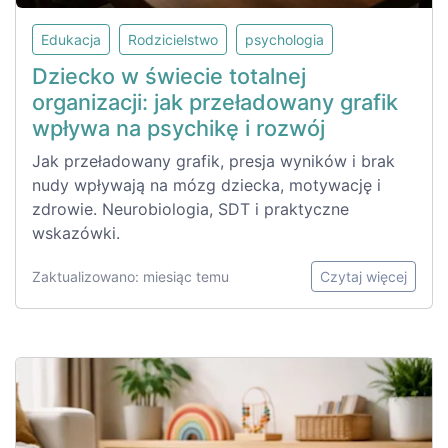
Edukacja
Rodzicielstwo
psychologia
Dziecko w świecie totalnej
organizacji: jak przeładowany grafik
wpływa na psychikę i rozwój
Jak przeładowany grafik, presja wyników i brak
nudy wpływają na mózg dziecka, motywację i
zdrowie. Neurobiologia, SDT i praktyczne
wskazówki.
Zaktualizowano: miesiąc temu
Czytaj więcej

^^^^^^^^

**WORK TO BE COMPLETED**
Write out every line in the data that holds the string "grafik".

**ANSWER SPACE**
organizacji: jak przeładowany grafik
Jak przeładowany grafik, presja wyników i brak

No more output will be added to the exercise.